The sound of the river, ever-present, had finally intruded on his consciousness. If Nate was playing by himself outside, that damn river was too close for comfort. Instantly forgetting everything else, John hurried to the door, pushed it right open, and stepped to the edge.
John Quarry is on vacation with his small son, Nate, when a tragedy occurs: During an overnight stop in the Fraser Canyon, the child disappears and is presumed lost to the river. The coroner's verdict is death by drowning, although the body is never recovered.
While the authorities consider the matter closed, a provocative dream convinces John that his son is not dead, but stolen. With little hope and only a single clue, John sets out on a desperate search. It takes him from British Columbia to bustling Calgary where he is arrested, to the Alberta badlands where he is nearly murdered, and to the foothills of the towering Rocky Mountains where he is forced to undertake a final, perilous journey.
To find his son and save his own life, John must be more than brave and better than clever. He must have the blind faith found only in a parent in extremes.
A son cannot be lost if he remains in his father’s heart, hopes, and fears.

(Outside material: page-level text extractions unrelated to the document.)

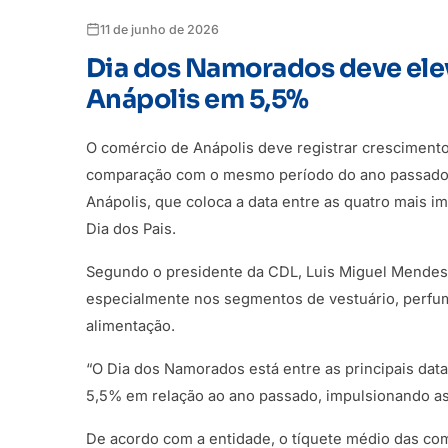
11 de junho de 2026
Dia dos Namorados deve ele
Anápolis em 5,5%
O comércio de Anápolis deve registrar crescimen
comparação com o mesmo período do ano passado. 
Anápolis, que coloca a data entre as quatro mais im
Dia dos Pais.
Segundo o presidente da CDL, Luis Miguel Mendes,
especialmente nos segmentos de vestuário, perfumar
alimentação.
“O Dia dos Namorados está entre as principais dat
5,5% em relação ao ano passado, impulsionando as 
De acordo com a entidade, o tíquete médio das com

Phil Holland subtly evokes for listeners the full range of a tortured man’s grief, fear, and unvanquished love with his performance of Canadian radio, stage, television, and screenwriter Ron Chudley’s thriller. A father-son camping trip begins with high hopes for long-neglected bonding, but quickly turns tragic. While some consider Nate’s loss an accident, John Quarry can’t let go his shred of hope that the authorities closed their investigation too soon. That hope sends him on a perilous journey that gets him arrested, almost murdered, and, finally, to a place where he has to fatefully confront who he is as a dad.